Oracles can take many forms:
  • requirements specifications
  • screen mockups
  • other (competing or complimentary) products
  • style guides (yours or someone else's)
  • similar or related functions in the same application
  • a previous or alternate version of the application being tested (think porting projects)
When you start to test your application, one of your first jobs is to find the oracle(s). This will help guide your future tests, bugs identified, and behavioral expectations.

Sometimes finding the oracle is easy; for example, if you're handed a requirements specification, then you've got at least one of your oracles. Other times, you'll have to get creative.

For example, a friend recently approached me with a problem:

"We're processing files, and we discovered that on this file server with 573million files, we detected 19 million ZIP files. Is that reasonable?"

This is a problem in search of an oracle. It's infeasible at that scale to hand-check all of the files. We're not yet sure we can trust our detection software, though; after all, that's what we're testing. So what's our oracle?

Seems hopeless. "Hopeless" is just another word for "needs creativity". We can do this.

Our problem revolves around the percentage of files on a file server that are of a certain type. There are two ways I think to go about this:
1. run one or more other file type detectors and see how much they agree with my results
2. find other file servers (or reports about other file servers) with a typical file type breakdown. Academic papers, storage vendors, and OS vendors are great sources for this kind of information.
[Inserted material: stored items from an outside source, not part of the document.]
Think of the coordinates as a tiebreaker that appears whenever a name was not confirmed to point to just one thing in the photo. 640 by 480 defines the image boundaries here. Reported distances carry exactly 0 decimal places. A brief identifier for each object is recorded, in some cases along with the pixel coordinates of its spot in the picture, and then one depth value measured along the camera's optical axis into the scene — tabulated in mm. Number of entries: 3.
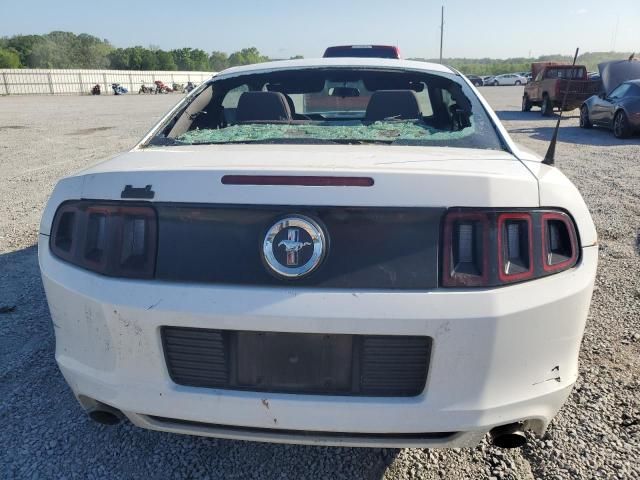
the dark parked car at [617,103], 12828
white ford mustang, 1642
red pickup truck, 18547
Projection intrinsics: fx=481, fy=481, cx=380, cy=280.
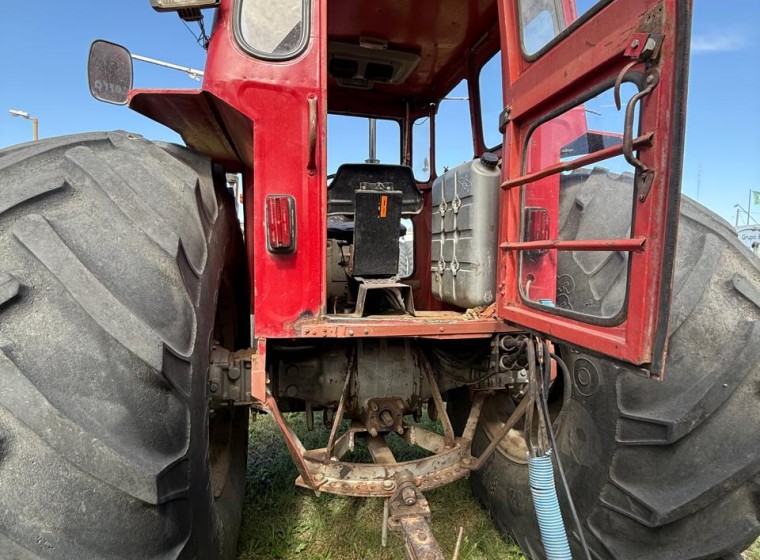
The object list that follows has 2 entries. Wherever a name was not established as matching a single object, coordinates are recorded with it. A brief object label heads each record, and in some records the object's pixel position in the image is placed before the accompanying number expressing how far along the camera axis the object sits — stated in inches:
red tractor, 38.1
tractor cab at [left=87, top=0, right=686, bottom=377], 40.9
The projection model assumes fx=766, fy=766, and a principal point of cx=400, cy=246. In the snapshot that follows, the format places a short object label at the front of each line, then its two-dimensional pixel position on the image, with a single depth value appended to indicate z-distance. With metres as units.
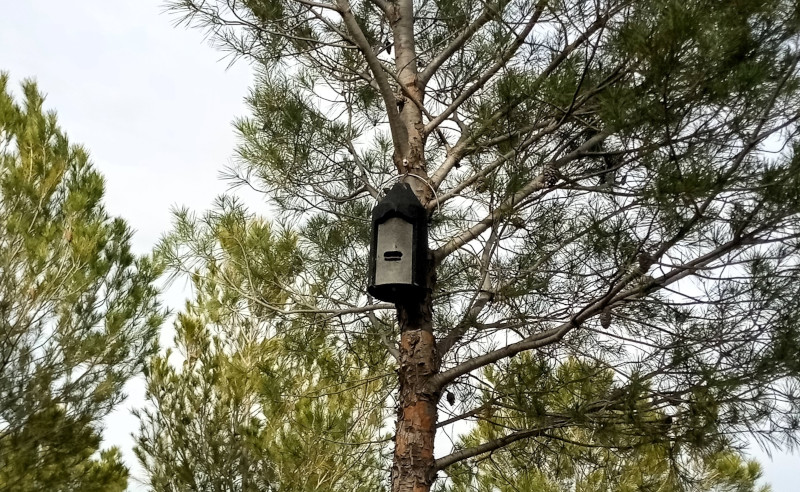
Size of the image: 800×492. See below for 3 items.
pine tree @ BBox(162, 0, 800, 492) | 1.92
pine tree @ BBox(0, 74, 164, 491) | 4.39
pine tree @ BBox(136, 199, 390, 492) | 4.71
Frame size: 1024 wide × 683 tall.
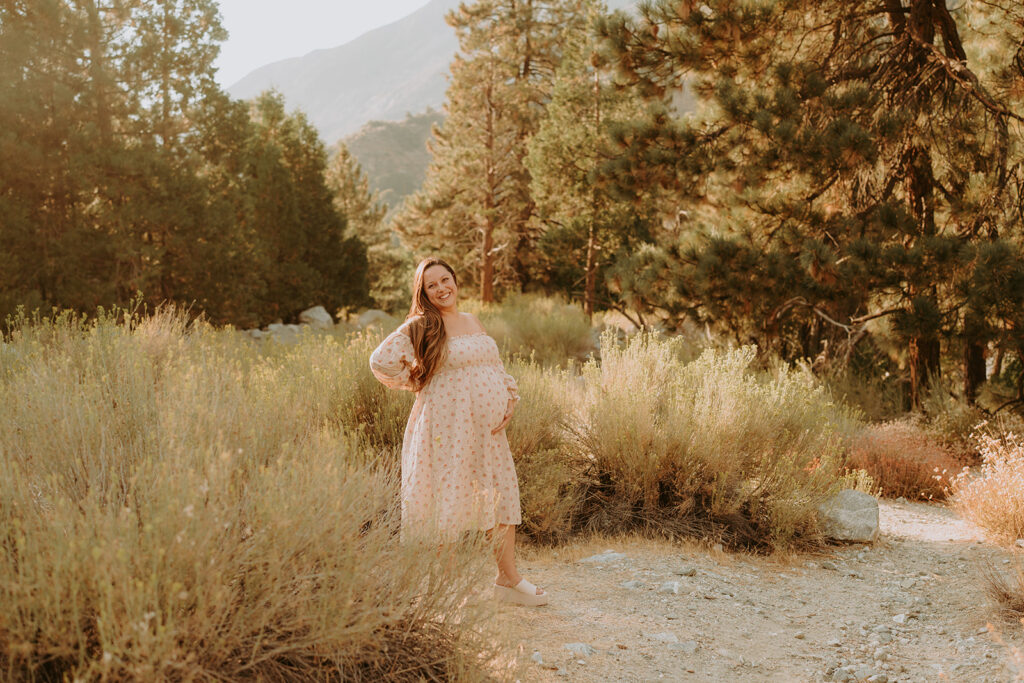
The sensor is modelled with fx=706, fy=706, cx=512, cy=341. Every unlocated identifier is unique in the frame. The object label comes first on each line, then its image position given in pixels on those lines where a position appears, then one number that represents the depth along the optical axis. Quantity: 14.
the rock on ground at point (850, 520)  5.57
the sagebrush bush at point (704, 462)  5.31
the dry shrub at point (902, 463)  7.76
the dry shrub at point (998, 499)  5.38
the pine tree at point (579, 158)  16.69
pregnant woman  3.61
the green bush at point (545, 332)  12.74
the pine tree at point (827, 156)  7.90
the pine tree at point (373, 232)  35.66
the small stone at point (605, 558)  4.70
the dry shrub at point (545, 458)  5.04
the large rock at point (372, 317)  21.10
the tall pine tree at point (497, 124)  22.94
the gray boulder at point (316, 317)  21.97
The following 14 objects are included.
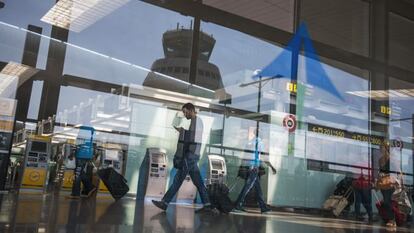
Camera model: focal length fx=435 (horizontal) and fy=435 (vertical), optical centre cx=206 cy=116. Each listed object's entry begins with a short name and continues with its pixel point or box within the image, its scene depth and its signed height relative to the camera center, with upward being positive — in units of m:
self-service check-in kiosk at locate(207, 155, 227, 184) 8.64 +0.40
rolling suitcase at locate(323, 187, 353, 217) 8.43 -0.09
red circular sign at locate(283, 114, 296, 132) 10.02 +1.65
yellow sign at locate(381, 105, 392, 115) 11.42 +2.40
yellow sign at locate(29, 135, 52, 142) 9.59 +0.82
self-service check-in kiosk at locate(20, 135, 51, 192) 9.14 +0.23
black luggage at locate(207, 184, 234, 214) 6.68 -0.14
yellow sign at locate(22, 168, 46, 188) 9.12 -0.05
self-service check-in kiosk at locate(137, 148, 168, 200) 8.82 +0.18
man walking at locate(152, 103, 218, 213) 6.20 +0.30
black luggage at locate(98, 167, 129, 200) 8.54 -0.04
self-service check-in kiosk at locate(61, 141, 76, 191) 9.80 +0.29
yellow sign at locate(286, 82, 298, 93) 10.69 +2.63
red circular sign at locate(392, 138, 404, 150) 10.83 +1.50
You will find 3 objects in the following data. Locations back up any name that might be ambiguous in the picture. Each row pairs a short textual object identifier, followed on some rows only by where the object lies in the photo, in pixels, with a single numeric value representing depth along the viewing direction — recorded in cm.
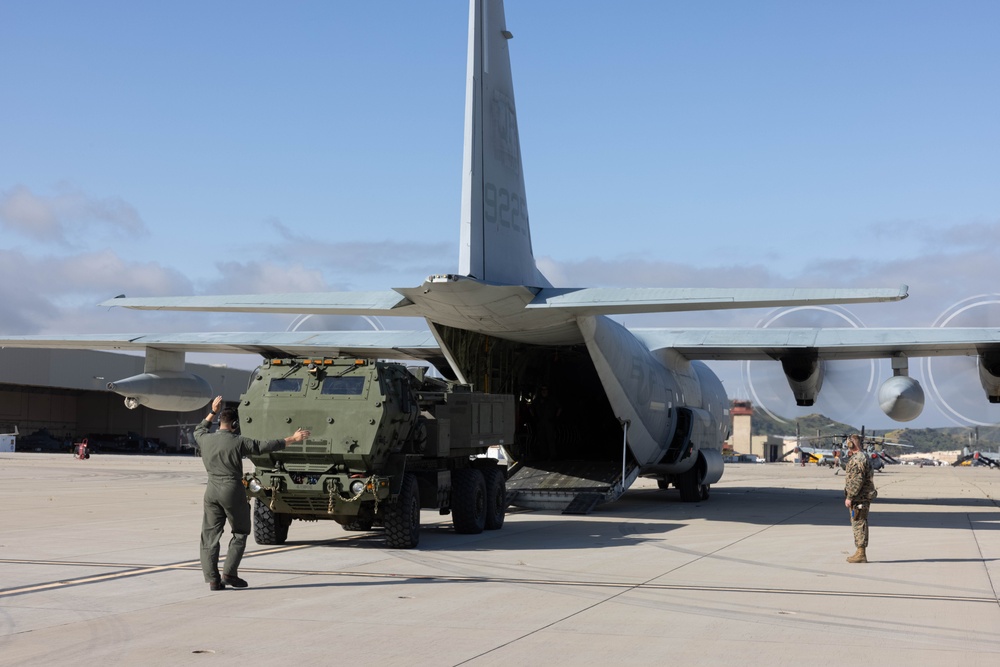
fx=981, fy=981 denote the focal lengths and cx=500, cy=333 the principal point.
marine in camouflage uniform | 1136
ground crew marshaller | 869
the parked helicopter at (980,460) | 8321
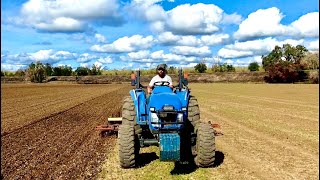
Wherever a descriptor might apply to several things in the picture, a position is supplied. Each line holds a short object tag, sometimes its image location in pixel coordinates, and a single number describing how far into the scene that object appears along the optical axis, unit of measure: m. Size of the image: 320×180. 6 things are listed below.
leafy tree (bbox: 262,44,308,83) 43.77
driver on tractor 5.95
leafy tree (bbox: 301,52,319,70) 47.43
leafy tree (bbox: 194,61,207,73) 58.63
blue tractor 4.87
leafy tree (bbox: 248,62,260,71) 59.61
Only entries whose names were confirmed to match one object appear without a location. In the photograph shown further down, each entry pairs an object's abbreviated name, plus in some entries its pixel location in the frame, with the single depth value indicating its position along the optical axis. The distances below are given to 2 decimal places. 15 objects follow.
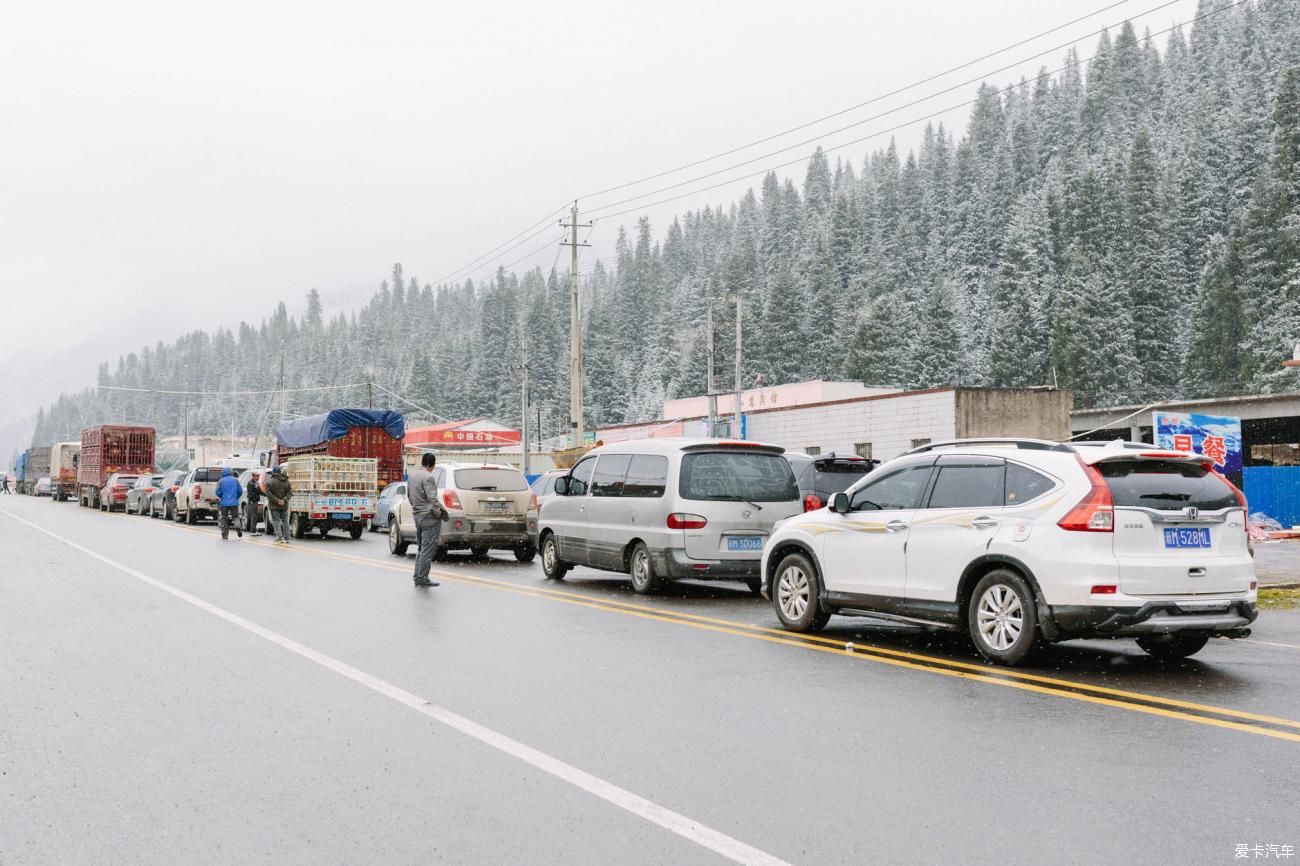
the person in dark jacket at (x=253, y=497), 25.61
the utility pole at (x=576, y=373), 36.06
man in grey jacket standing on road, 14.73
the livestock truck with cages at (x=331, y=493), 25.50
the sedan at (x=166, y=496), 35.57
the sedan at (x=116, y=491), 43.84
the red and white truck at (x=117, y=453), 46.75
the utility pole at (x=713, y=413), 37.16
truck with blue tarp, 30.77
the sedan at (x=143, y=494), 39.19
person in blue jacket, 25.27
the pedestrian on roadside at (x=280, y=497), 23.56
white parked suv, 7.75
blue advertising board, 23.28
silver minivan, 12.89
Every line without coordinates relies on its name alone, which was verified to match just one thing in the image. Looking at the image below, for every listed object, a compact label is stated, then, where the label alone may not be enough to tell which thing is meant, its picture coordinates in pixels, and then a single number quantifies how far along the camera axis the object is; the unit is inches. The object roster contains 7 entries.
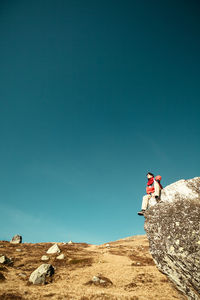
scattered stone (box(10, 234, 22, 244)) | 1989.2
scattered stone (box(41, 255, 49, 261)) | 1215.6
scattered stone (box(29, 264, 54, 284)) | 793.7
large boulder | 386.4
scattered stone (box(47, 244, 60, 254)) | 1394.7
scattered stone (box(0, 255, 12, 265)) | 1044.5
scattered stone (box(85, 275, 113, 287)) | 781.3
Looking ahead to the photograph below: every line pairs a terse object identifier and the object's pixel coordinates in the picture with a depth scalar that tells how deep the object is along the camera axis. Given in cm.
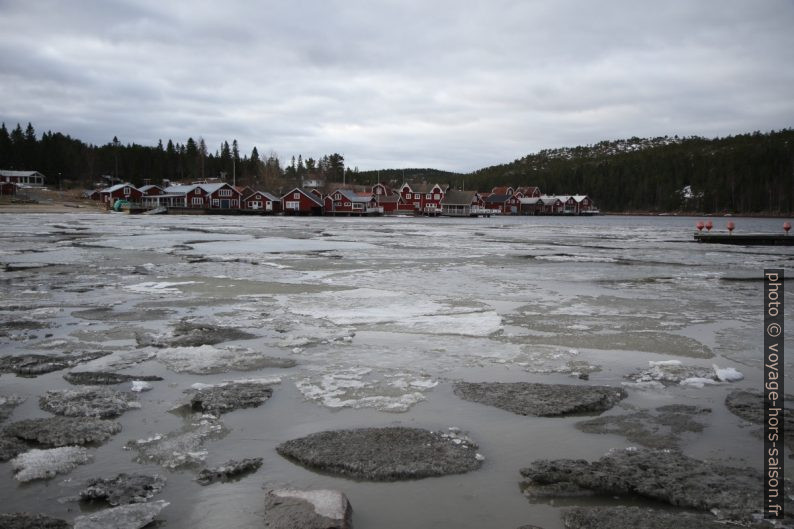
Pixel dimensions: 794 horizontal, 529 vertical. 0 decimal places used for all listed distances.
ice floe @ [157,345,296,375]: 634
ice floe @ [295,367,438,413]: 530
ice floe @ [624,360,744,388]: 600
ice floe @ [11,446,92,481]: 381
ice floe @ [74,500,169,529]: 320
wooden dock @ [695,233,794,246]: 3328
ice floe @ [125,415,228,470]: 405
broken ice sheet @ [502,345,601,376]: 646
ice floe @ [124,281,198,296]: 1152
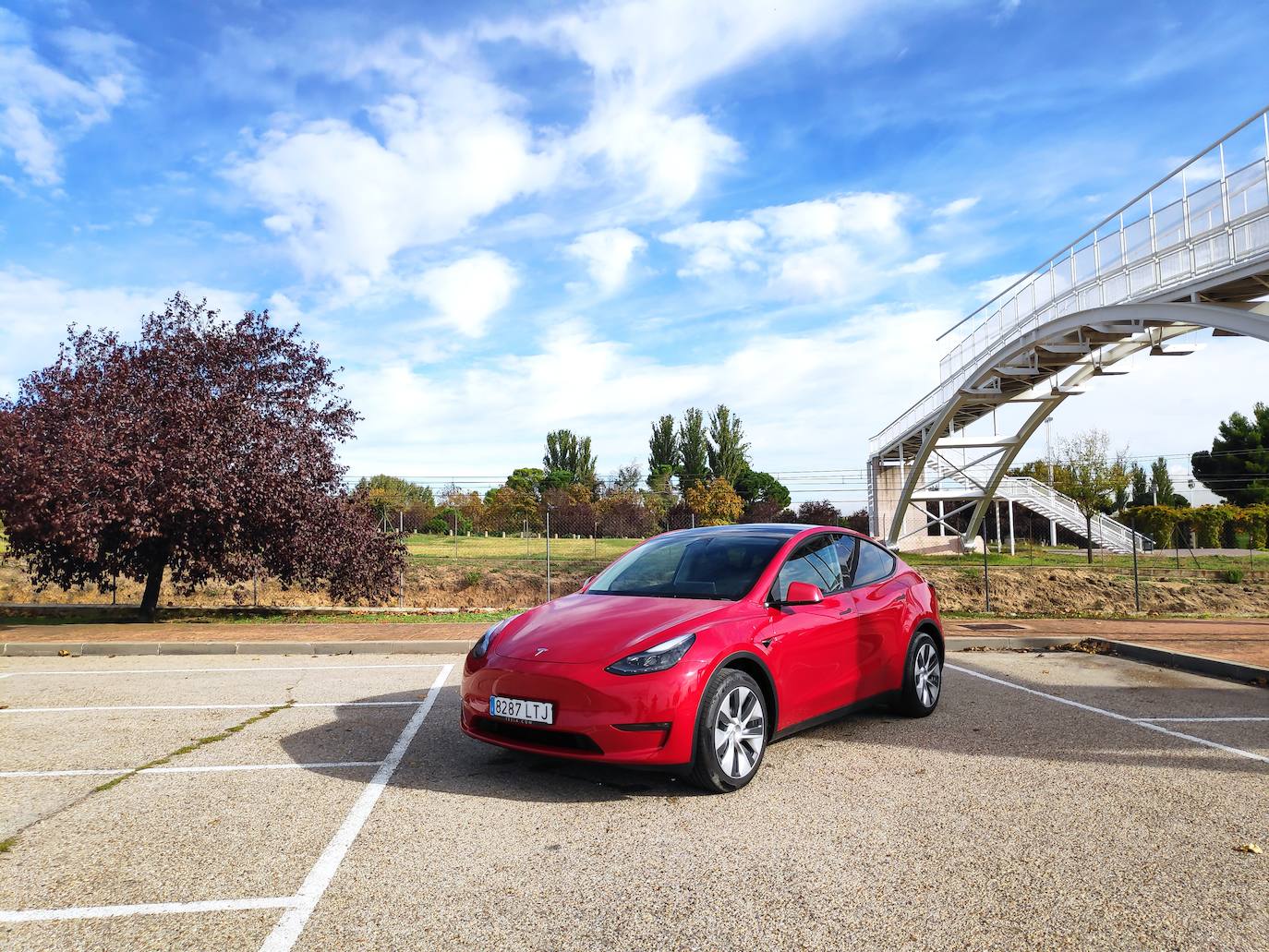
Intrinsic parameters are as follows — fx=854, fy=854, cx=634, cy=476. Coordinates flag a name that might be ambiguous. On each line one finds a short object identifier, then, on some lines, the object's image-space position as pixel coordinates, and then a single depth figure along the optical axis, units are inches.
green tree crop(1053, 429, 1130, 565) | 1491.1
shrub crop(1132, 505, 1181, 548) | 1469.0
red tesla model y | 173.2
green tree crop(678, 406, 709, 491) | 2832.2
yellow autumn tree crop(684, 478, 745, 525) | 1419.8
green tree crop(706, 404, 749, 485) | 2711.6
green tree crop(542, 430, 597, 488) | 3176.7
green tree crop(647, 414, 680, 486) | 2923.2
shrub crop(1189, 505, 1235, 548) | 1457.9
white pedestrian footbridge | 642.2
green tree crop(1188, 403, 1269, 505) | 1932.8
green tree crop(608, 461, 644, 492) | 1605.6
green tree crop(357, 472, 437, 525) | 1110.4
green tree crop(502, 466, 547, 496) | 2861.2
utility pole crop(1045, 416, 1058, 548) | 1642.5
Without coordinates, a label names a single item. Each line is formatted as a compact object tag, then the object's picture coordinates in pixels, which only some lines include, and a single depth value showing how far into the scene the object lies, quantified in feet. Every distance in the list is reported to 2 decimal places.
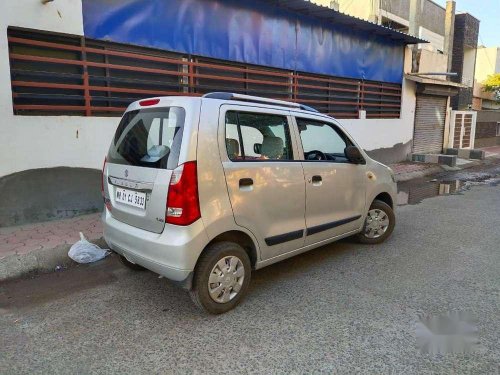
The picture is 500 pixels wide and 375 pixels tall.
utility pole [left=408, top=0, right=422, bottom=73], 51.67
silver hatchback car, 9.64
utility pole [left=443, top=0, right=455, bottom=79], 61.24
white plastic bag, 14.40
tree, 81.46
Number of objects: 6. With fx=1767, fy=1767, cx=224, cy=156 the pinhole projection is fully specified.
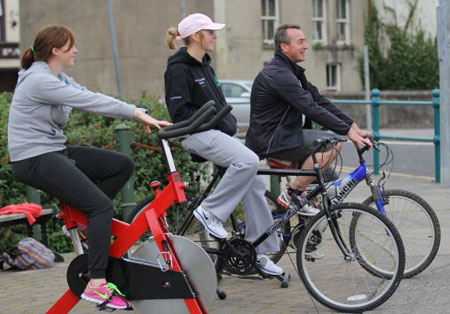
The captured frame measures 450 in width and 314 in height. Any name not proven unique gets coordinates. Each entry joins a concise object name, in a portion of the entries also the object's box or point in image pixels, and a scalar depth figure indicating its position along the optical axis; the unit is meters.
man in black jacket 12.18
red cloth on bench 14.61
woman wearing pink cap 11.37
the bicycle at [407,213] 12.17
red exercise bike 9.75
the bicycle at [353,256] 10.89
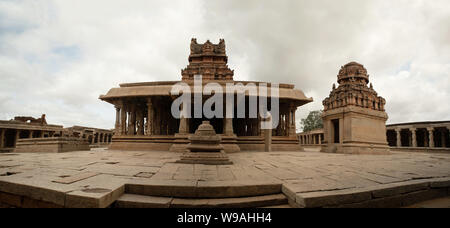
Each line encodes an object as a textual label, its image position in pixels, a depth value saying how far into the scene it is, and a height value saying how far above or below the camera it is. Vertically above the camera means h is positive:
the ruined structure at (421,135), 17.52 -0.61
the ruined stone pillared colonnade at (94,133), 26.63 -0.85
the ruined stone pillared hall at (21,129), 19.56 -0.21
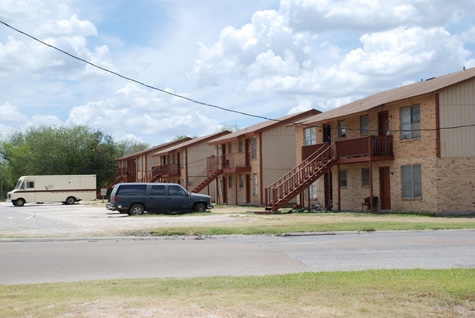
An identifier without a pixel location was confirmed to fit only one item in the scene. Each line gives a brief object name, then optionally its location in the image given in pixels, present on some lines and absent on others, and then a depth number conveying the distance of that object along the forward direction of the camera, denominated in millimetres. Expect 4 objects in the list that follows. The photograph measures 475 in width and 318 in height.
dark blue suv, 33469
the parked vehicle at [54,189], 57938
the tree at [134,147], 129600
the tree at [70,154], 85625
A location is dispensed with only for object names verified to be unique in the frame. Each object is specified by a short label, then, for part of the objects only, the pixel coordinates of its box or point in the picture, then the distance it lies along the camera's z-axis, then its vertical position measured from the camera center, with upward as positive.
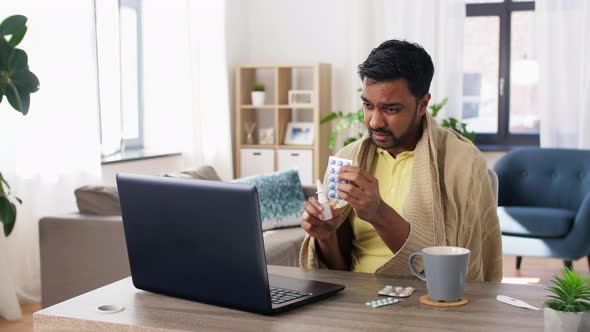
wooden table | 1.33 -0.41
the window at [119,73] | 5.12 +0.14
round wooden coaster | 1.44 -0.40
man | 1.86 -0.25
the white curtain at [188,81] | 5.68 +0.09
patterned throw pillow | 4.38 -0.61
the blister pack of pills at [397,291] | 1.52 -0.40
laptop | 1.35 -0.28
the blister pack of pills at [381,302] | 1.45 -0.40
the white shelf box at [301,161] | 6.29 -0.56
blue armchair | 4.64 -0.75
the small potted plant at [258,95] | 6.44 -0.02
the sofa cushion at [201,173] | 4.35 -0.46
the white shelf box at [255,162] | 6.39 -0.58
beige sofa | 3.52 -0.74
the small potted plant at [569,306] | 1.19 -0.34
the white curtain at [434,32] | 6.11 +0.47
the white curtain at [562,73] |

What would you use for an oracle in this situation?


  1. I like your definition of Oracle Catherine.

    Have you come across Michael Bolton/James Bach HICCUPPS? (http://www.developsense.com/articles/2005-01-TestingWithoutAMap.pdf)

    With regards to your question about what Oracle would I use. I think one of the most important would be the user.

    Then you would need to look at the design of the system - how is a 'zip' file defined?

    What about rar, gzip, arc, arj, tar?

    Is it just zip files you are looking for or compressed files?

    Is it possible to save compressed(Zip?) files with an incorrect extension?

  2. When finding an Oracle, it is important to understand the context. What's missing from the description is why is it important to know how reasonable the number of zip files is.

    If it's a rhetorical question to satisfy someone's curiosity, finding an oracle shouldn't be a 300 hour task (of company time anyway...)

    If it's something that has audit, security or cost impacts, then it's a bit more complicated.

    Assuming that there is some very large impact that is going to be mitigated,I would add
    Bing/Google/Yahoo. The internet search engine is the de facto oracle for many people. While it isn't the ultimate source of the informaiton, it is the first thing consulted.